**Instructions to follow**
Restate all of the following data exactly, keeping any images out of the copy.

**Records for processing**
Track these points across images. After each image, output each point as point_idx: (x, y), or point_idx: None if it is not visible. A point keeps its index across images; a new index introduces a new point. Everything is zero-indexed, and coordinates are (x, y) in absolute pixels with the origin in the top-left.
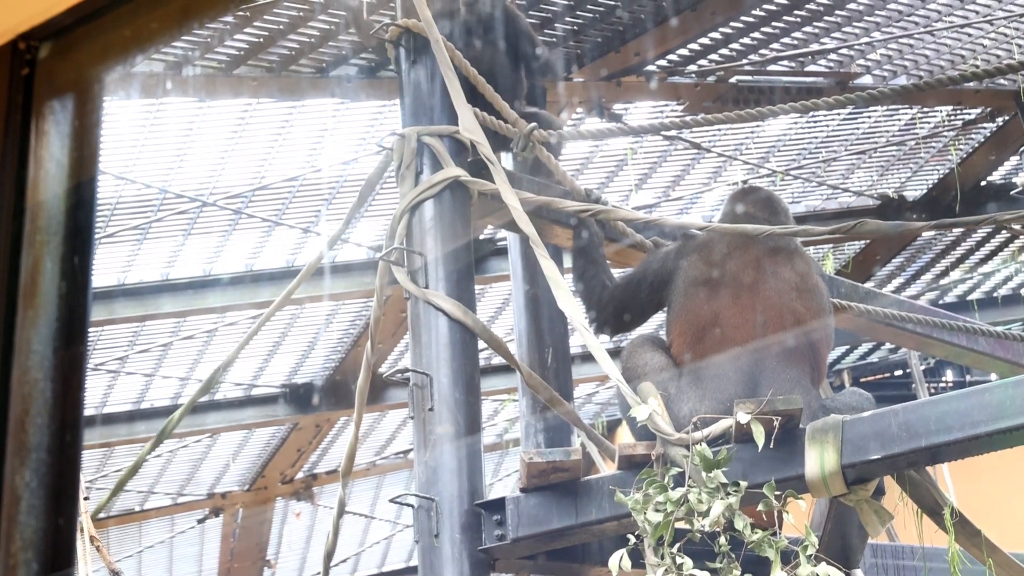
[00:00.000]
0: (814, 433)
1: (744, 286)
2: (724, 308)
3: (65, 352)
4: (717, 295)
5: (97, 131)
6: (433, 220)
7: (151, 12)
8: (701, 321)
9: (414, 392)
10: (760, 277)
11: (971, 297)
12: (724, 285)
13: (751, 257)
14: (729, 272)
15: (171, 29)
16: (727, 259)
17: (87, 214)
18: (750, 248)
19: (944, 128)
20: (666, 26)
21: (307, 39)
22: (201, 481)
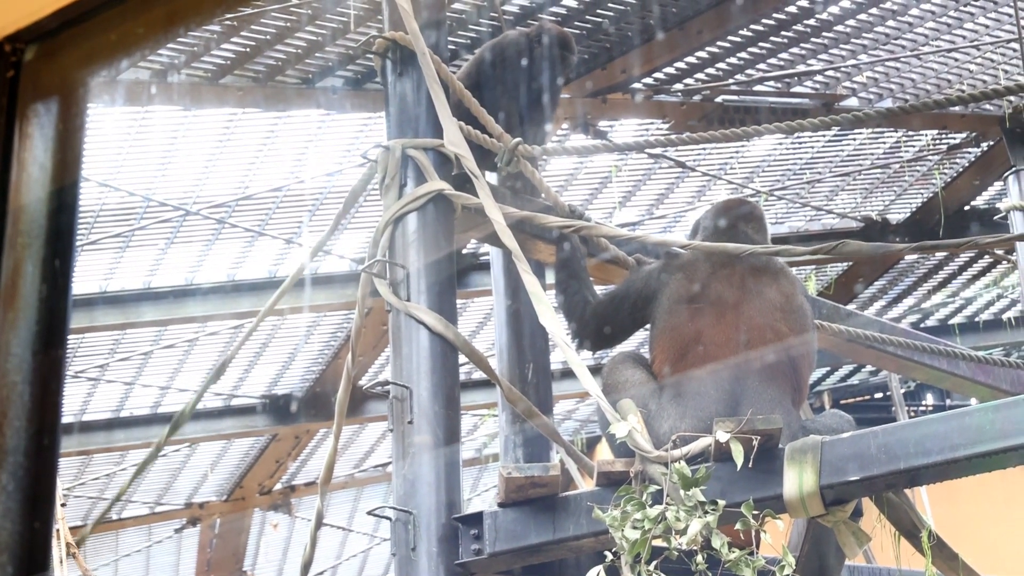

**Exercise solution**
Track these points across images. After each image, output each point as point_idx: (x, y), or point_idx: None if it is not visible. A point keeps its index across images; a new index introduces a new point. Everything is zero-indexed, and coordinates are (x, y) in absolute pixels with the origin in the top-left.
[00:00.000]
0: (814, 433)
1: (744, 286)
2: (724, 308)
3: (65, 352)
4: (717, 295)
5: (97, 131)
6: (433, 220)
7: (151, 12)
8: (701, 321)
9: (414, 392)
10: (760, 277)
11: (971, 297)
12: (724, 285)
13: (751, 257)
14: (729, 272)
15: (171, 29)
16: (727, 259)
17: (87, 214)
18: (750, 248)
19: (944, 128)
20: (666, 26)
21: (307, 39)
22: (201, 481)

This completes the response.